Through her relationship with Ambrose, Alma begins to took at all of life and question how it works. Her initial impressions about science are also called into question and she becomes one of the brightest minds in evolution theory. Through Alma's life, THE SIGNATURE OF ALL THINGS takes readers all over the world and vividly demonstrates the amount of change taking place during this exciting time.

It's been quite awhile since I've finished THE SIGNATURE OF ALL THINGS but I still remember this book vividly. I think that's a testament to how powerful of a story this is and just how well written it was. I'm not sure what I was expecting when I picked up this novel, but it certainly delivered more than I had hoped. It was well researched, well written, and very literary. Count me impressed with Ms.

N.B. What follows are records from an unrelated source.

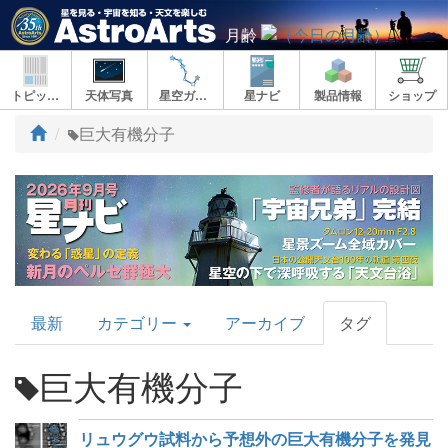
月齢
トピックス
天体写真
星空ガイド
星ナビ
製品情報
ショップ
ト
巨大有機分子
ッ
プ
AstroArts
最新
カテゴリー
アーカイブ
タグ
Topics
巨大有機分子
リュウグウ試料から予想外の巨大有機分子を発見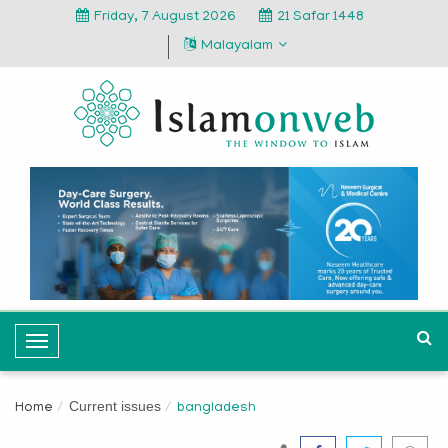
Friday, 7 August 2026
21 Safar 1448
Malayalam
T
o
g
Current issues
Home
bangladesh
g
l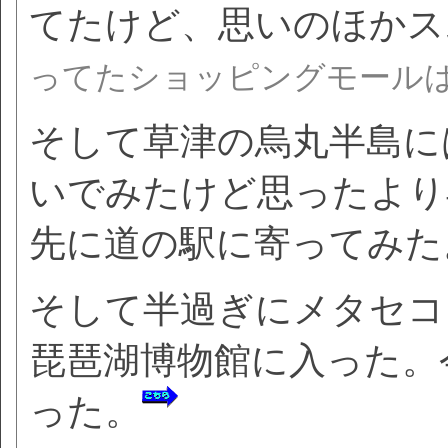
てたけど、思いのほかス
ってたショッピングモール
そして草津の烏丸半島に
いでみたけど思ったより
先に道の駅に寄ってみた
そして半過ぎにメタセコ
琵琶湖博物館に入った。
った。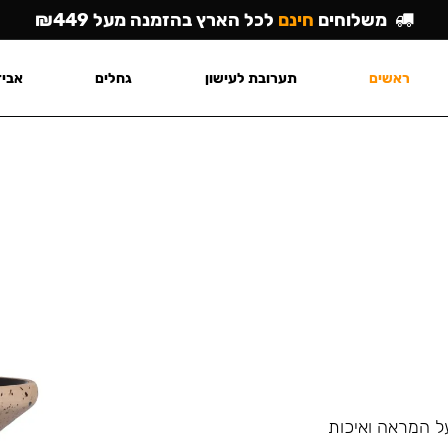
משלוחים
חינם
לכל הארץ בהזמנה מעל ₪449
ראשים
תערובת לעישון
גחלים
אביז
על המראה ואיכות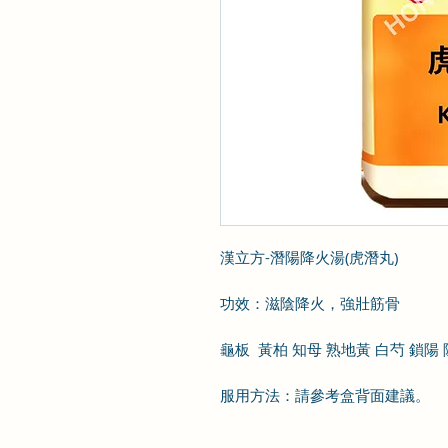
漢立方-潛陽降火湯(虎潛丸)
功效：滋陰降火，強壯筋骨
龜板 黃柏 知母 熟地黃 白芍 鎖陽
服用方法：請參考盒背面建議。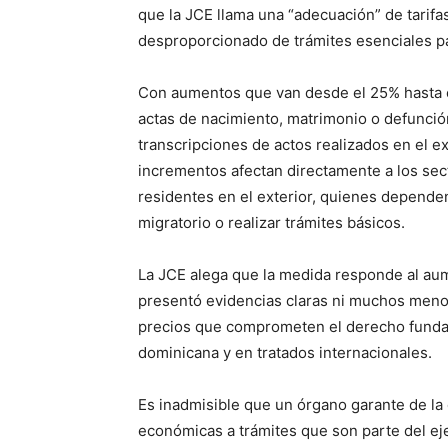
que la JCE llama una “adecuación” de tarifas
desproporcionado de trámites esenciales par
Con aumentos que van desde el 25% hasta el
actas de nacimiento, matrimonio o defunció
transcripciones de actos realizados en el e
incrementos afectan directamente a los sec
residentes en el exterior, quienes depende
migratorio o realizar trámites básicos.
La JCE alega que la medida responde al aum
presentó evidencias claras ni muchos meno
precios que comprometen el derecho fundame
dominicana y en tratados internacionales.
Es inadmisible que un órgano garante de la
económicas a trámites que son parte del ejer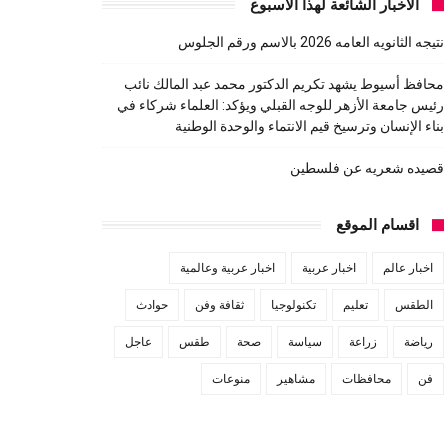
الاخبار الشائعة لهذا الاسبوع
نتيجه الثانويه العامه 2026 بالاسم ورقم الجلوس
محافظ أسيوط يشهد تكريم الدكتور محمد عبد المالك نائب
رئيس جامعة الأزهر للوجه القبلي ويؤكد: العلماء شركاء في
بناء الإنسان وترسيخ قيم الانتماء والوحدة الوطنية
قصيده شعريه عن فلسطين
اقسام الموقع
اخبار عالم
اخبار عربية
اخبار عربية وعالمية
الطقس
تعليم
تكنولوجيا
ثقافة وفن
حوادث
رياضة
زراعة
سياسة
صحة
طقس
عاجل
فن
محافظات
مشاهير
منوعات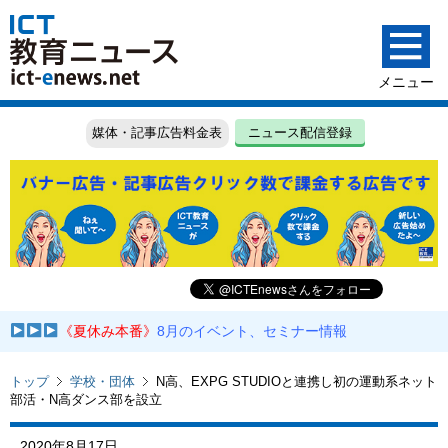
媒体・記事広告料金表
ニュース配信登録
《夏休み本番》
8月のイベント、セミナー情報
トップ
学校・団体
N高、EXPG STUDIOと連携し初の運動系ネット
部活・N高ダンス部を設立
2020年8月17日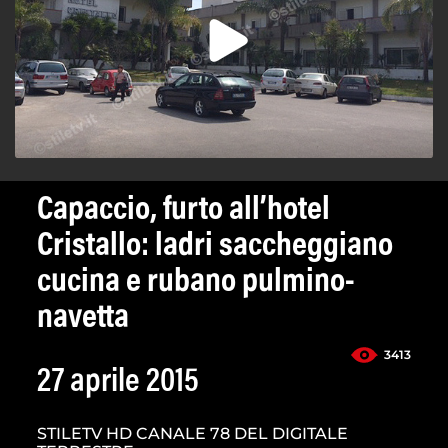
Capaccio, furto all’hotel
Cristallo: ladri saccheggiano
cucina e rubano pulmino-
navetta
3413
27 aprile 2015
STILETV HD CANALE 78 DEL DIGITALE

Gilbert as a historical fiction author!

THE SIGNATURE OF ALL THINGS is an epic story about one family, and especially one woman, that was both smart and interesting. No one was more surprised than I to discover that I actually was interested in Alma's life and even botany and evolution. I enjoyed seeing the world through the pages of this book, and I was really impressed with how she wove Alma's life story into what was really going on during this transitional time in world history.

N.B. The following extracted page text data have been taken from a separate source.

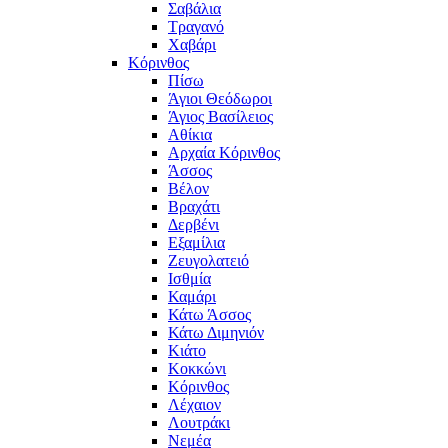
Σαβάλια
Τραγανό
Χαβάρι
Κόρινθος
Πίσω
Άγιοι Θεόδωροι
Άγιος Βασίλειος
Αθίκια
Αρχαία Κόρινθος
Άσσος
Βέλον
Βραχάτι
Δερβένι
Εξαμίλια
Ζευγολατειό
Ισθμία
Καμάρι
Κάτω Άσσος
Κάτω Διμηνιόν
Κιάτο
Κοκκώνι
Κόρινθος
Λέχαιον
Λουτράκι
Νεμέα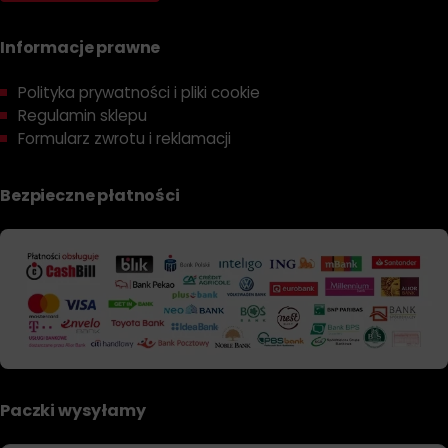
Informacje prawne
Polityka prywatności i pliki cookie
Regulamin sklepu
Formularz zwrotu i reklamacji
Bezpieczne płatności
Paczki wysyłamy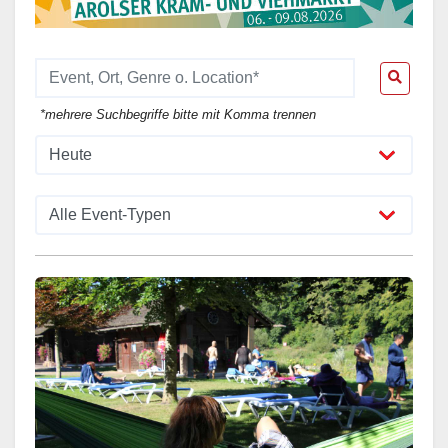
*mehrere Suchbegriffe bitte mit Komma trennen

Alma, like her father, was a fascinating character. I can't say that I liked her all that much, but in this novel, that totally didn't matter. She was an odd duck to say the least, and Ms. Gilbert created her so well that she seemed like a real person. I loved how she balanced the science and intelligence aspects of Alma with her desire to be loved. And I found Alma's ideas about life to be incredibly interesting... especially for a woman during that time period.

THE SIGNATURE OF ALL THINGS is a big book -- I read it in hardcover and it weighs a ton. It's not a quick read, and yet the story does move at a steady pace. I never found myself getting bored with the story (which quite honestly shocked me), and that's probably because this book accomplishes so much. I was so impressed with how "tight" the story was. Alma's professional and personal live blended perfectly with what was going on in the world, the characters were all extremely intriguing. Overall, it was just an enjoyable and educational read.

And that brings me to my next point, and probably what I liked the most about THE SIGNATURE OF ALL THINGS. This novel taught me a thing or two about history and science, and it made me think. I loved that this book questioned the status quo and it made me rethink my opinions on certain things about life. At the very least, it allowed me to consider the role of religion and the spiritual on our world today.

I am sorry that I missed our meeting for THE SIGNATURE OF ALL THINGS. I'm pretty sure it was a great meeting because this book has so much to discuss. There is a reading guide available with fourteen questions. Some of the themes you might want to explore include the role of women, science, religion, class structure, friendship, love, parent/child relationships, evolution, curiosity, and sexuality.

I was pleasantly surprised by THE SIGNATURE OF ALL THINGS. It thought it would be too long, too boring, etc.; and yet, I ended up really enjoying it. Highly recommended to fans of historical fiction.

Thanks to the publisher for providing a review copy of this novel.


Vanessa Sobotta said...

I was like you and not sure I would like the book but read it quickly. I like the historical aspect but was really impressed by the the botany background. Who knew moss could be so interesting?!

bermudaonion said...

My local bookseller knows I don't really care for historical fiction and has recommended this to me more than once. She said it's the best historical fiction she's ever read but I'm like you were - hesitating to pick it up because I'm not convinced I'll like it.